> _WHAT IS NEEDED_
In which lines of the data does the string "vertebra" appear? Copy every one.

> _DATASET CONTENT_

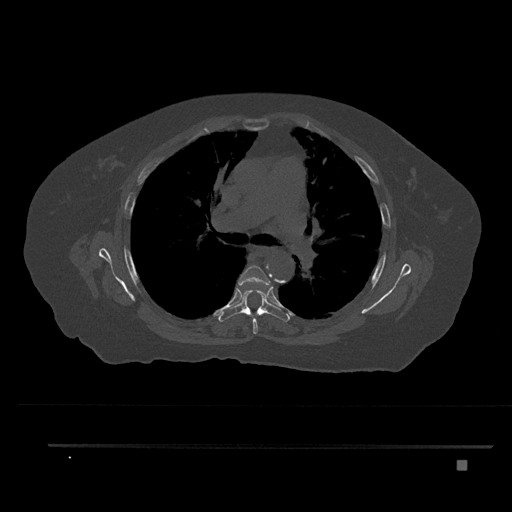
CT including the spine, one axial slice. Slice 542 of 797 in the series (ordered by position). Reconstruction kernel Br40s/3. Bone window (W 1800 / L 400 HU). 0.5 mm slice thickness. 512 × 512 image matrix. Patient: female, 76 years. Case-level facts recorded for this patient, not image findings: primary cancer: lung.
Annotated regions visible in this slice (semi-automatic segmentation, software-assisted and operator-edited):
- T5 vertebra: bounding box <238,265,271,334> (left, top, right, bottom; pixels)
- T6 vertebra: <218,290,290,322>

> _EXPECTED OUTPUT_
- T5 vertebra: bounding box <238,265,271,334> (left, top, right, bottom; pixels)
- T6 vertebra: <218,290,290,322>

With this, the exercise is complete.